PROMPT:
Reproduce word for word the passage of the Paeroa recollections starting with "The older children" and going on through "School in 1890.".

╭─ PAGE TEXT

In 1907, I married Frank Innis, the eldest of a family of l6, and we farmed at Komata for 19 years and then moved our house to its present site here in Paeroa. We had three children, Christina (Mrs. Hedley Grant) being the only survivor and she adopted the twins of her late twin sister.


Another of Paeroa's oldest identities is Mr. Dave McKee who also has early recollections of Netherton, his family having moved there from Thames in 1883. He recalls that at the time there were only seven families between Turua and the Puke (Paeroa). There were then four McKee boys, and three more were born at the new home. Now there are only two survivors, David aged 84, and Kenneth the youngest in Auckland.

The older children first attended the Paeroa School by rowing up the river in a canoe from Waimarie Bend to Thorp's Bend, crossing Wight's property to Phillips, then to Moore's where Mr. and Mrs. Jim Edwards now live, and on to Junction Road past the house of the Headmaster (Mr. Sullivan), now occupied by Mr. & Mrs. E. Fathers, and finally through the town to Wood St. He recalls that Mr. Wick, who then owned much of Paeroa, lived in a two storey house in Junction .Road, and that his step-son George Nicks also attended Paeroa School. However, the McKee boys were foundation pupils at the Netherton School in 1890.

In 1905 the family moved, to Paeroa and Dave's first employment was at the Gasworks. Then he married, bought a house in Dearle Street, and having reared 12 children he lived there till recently. He spent most of his young life as a driver, first of teams of horses for Brenan, Dean, Forrest, and Clark, but later he was employed by the New Zealand Dairy Co. for 21 years. In 1918 he drove Paeroa's first motor lorry.

╰─
╭─ DATA LINES

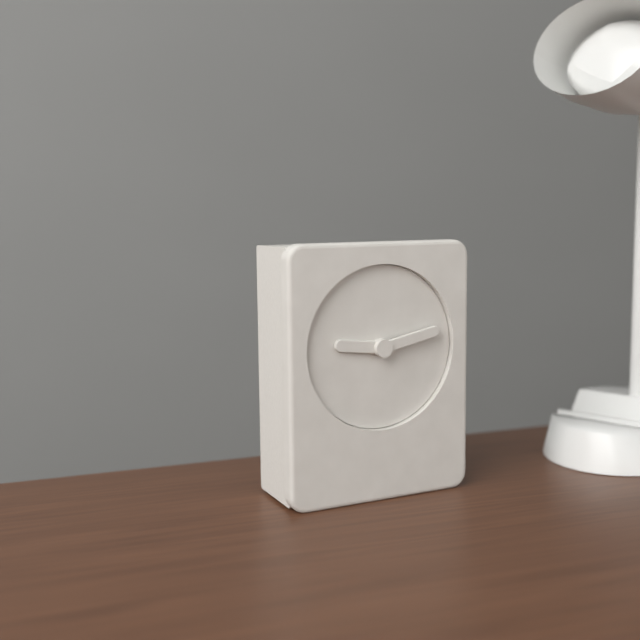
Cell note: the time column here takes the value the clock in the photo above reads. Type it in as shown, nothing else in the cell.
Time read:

╰─
╭─ DATA LINES

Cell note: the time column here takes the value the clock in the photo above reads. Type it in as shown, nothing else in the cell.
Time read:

╰─

TASK RESPONSE:
The older children first attended the Paeroa School by rowing up the river in a canoe from Waimarie Bend to Thorp's Bend, crossing Wight's property to Phillips, then to Moore's where Mr. and Mrs. Jim Edwards now live, and on to Junction Road past the house of the Headmaster (Mr. Sullivan), now occupied by Mr. & Mrs. E. Fathers, and finally through the town to Wood St. He recalls that Mr. Wick, who then owned much of Paeroa, lived in a two storey house in Junction .Road, and that his step-son George Nicks also attended Paeroa School. However, the McKee boys were foundation pupils at the Netherton School in 1890.